The Metropolitan Police said officers from its territorial support group were called to an address on the North Circular Road on Tuesday by concerned members of the public.
Once inside they saw a staircase had been barricaded, with officers and a police dog then working their way through the building until they found a large amount of cannabis plants growing.
Metropolitan Police officers raided a cannabis farm with an estimated £1m in illegal drugs growing in a building on the North Circular Road in Brent, north west London
Neighbours tipped off police who launched a raid on the property to recover the drugs
Scotland Yard confirmed nobody has been arrested in connection with the haul although they are searching for the criminal gang responsible
Taskforce’s chief inspector Grace Blake-Turner said the plants, which have an estimated value of approximately £1 million, were ‘evidentially being grown with the sole intention to be sold for a vast amount of profit’.

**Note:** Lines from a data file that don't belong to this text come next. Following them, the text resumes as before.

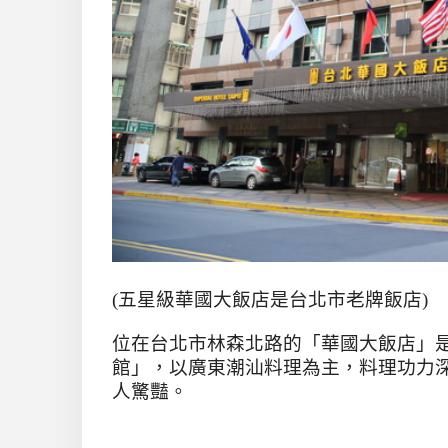
(
五星級華國大飯店是台北市老牌飯店
)
位在台北市林森北路的「華國大飯店」
館」，以廣東潮汕料理為主，料理功力
人驚豔。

‘I’d like to thank the members of public who alerted us to this address. Because they voiced their concerns to police, over £1 million worth of class B drugs are now off the streets.’
North-west BCU commander Louis Smith said: ‘Growing and selling cannabis funds career criminals who cause misery to others and commit acts of extreme violence.
‘People are killed in producing cannabis in this way. These criminals also often prey upon the extremely vulnerable, for example by forcing them to manage cannabis farms.’
An investigation is under way to find those responsible for the growing and selling of the drugs.